4 Harold Shea's Complex Magical Formulas Took Their Humor and Romance Seriously

Even earlier than Silverlock (1940) L. Sprague De Camp and Fletcher Pratt's Harold Shea discovers a mathematical formula that lets him travel to other dimensions. However, his lack of control over which world he'll end up in, and the discovery that physics and magic are different in every reality, puts him on equal footing with other isekai protagonists. Shea is a psychologist who thought modern technology would make him a god in other worlds. Instead, his gun doesn't work, but modern fencing techniques make him a serious warrior, and incantations and wax dolls alter reality. Starting out facing the Norse Ragnarok, Shea and his friends hop through classics like Spenser's Fairie Queene as they try to find their way home in the Compleat Enchanter novels that extended into the 2000s.

3 Land Of The Lost Combined Science Fiction, Horror, And Fantasy For Young Audiences

In 1974, Sid and Marty Kroft's Land of the Lost featured an isekai'd family. The Marshalls somehow took a wrong turn into a reality populated with dinosaurs, mysterious alien technology, and terrifying hissing saurians called Sleestak. In spite of crude special effects, the series managed to depict a disturbing otherworld that the heroes were desperate to escape from, all subsequent remakes notwithstanding.

2 Farscape Returned To The Stars

In 1999, an astronaut named John Crichton fell through a wormhole and ended up inside a Space Leviathan with a crew of escaped prisoners. The resulting series started off derivative but evolved into a surprising and complex story. With strong heroes and villains, and creatures created by the Jim Henson Company, the series was a hit in the US and Australia.  Crichton's a great protagonist, but the rest of the alien crew really makes this series shine.

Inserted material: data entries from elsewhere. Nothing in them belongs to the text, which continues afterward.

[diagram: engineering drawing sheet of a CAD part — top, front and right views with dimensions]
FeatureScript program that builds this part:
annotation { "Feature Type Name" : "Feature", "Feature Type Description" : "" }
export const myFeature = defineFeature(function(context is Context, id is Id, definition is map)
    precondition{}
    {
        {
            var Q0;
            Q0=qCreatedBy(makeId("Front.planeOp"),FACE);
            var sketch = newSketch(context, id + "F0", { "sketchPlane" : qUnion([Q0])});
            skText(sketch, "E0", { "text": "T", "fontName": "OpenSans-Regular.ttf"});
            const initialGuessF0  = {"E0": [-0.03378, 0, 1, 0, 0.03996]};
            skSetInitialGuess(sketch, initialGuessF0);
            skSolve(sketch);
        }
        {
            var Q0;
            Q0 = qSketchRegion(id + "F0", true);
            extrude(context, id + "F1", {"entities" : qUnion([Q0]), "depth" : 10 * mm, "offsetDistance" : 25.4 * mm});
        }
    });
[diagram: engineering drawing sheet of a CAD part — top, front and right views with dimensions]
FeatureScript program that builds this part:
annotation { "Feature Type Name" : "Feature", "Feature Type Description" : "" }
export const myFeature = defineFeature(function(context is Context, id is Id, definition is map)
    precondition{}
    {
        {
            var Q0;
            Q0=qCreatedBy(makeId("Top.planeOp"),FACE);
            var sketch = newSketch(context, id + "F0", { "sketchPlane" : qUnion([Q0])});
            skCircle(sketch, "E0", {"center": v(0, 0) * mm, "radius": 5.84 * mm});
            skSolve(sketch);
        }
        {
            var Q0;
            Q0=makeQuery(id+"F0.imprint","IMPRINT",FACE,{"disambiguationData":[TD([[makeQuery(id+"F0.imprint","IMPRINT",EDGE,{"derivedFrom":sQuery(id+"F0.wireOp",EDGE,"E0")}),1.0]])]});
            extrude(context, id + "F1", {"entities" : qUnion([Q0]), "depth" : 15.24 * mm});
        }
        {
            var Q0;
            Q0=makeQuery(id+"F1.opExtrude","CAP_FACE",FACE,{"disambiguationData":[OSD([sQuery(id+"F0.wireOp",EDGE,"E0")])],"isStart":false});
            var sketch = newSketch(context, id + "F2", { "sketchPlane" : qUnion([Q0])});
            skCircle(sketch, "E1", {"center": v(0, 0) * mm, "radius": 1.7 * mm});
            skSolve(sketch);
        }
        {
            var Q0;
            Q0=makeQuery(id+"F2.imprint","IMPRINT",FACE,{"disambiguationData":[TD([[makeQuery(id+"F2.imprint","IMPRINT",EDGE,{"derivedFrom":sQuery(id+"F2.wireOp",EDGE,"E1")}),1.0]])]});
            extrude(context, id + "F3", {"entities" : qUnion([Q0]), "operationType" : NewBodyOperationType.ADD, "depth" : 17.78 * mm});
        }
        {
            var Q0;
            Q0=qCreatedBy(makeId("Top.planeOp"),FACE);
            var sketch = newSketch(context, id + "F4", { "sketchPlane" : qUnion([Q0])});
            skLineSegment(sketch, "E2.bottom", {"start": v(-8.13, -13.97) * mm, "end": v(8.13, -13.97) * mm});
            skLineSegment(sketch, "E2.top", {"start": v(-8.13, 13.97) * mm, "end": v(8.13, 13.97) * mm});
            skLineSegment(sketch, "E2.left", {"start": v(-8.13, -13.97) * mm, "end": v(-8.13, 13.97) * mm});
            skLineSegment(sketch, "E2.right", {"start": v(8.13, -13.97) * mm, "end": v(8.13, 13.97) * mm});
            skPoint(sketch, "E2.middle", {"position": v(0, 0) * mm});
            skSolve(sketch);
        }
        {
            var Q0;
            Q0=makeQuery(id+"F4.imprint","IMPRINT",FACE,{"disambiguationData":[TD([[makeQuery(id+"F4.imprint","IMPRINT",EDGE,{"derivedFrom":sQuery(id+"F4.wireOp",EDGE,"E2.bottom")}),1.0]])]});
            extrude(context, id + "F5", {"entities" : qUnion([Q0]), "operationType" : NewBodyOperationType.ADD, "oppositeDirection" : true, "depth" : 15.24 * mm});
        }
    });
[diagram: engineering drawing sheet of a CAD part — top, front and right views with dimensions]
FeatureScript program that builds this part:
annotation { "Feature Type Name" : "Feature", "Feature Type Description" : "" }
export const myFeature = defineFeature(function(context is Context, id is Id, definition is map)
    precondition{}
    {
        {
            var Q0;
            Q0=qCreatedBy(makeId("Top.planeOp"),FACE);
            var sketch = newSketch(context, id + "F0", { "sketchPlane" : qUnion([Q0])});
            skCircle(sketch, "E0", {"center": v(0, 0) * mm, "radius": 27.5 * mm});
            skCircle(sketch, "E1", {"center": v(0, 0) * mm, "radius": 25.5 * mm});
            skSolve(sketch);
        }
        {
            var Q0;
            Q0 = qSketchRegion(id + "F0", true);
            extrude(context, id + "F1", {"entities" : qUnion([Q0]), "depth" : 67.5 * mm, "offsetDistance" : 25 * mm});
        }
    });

1 With His Connecticut Yankee, Mark Twain Started It All

In 1889, a knock on the head sent Hank Morgan hurtling back in time to introduce the Round Table to some Connecticut know-how. Displacing Merlin as Arthur's court magician, Morgan introduces explosives and electricity to medieval Europe. The results are ultimately catastrophic, resembling the carnage of the Civil War that Mark Twain understood too well, but the satirical novel is easily one of the best isekai stories, predating even H.G. Wells' The Time Machine.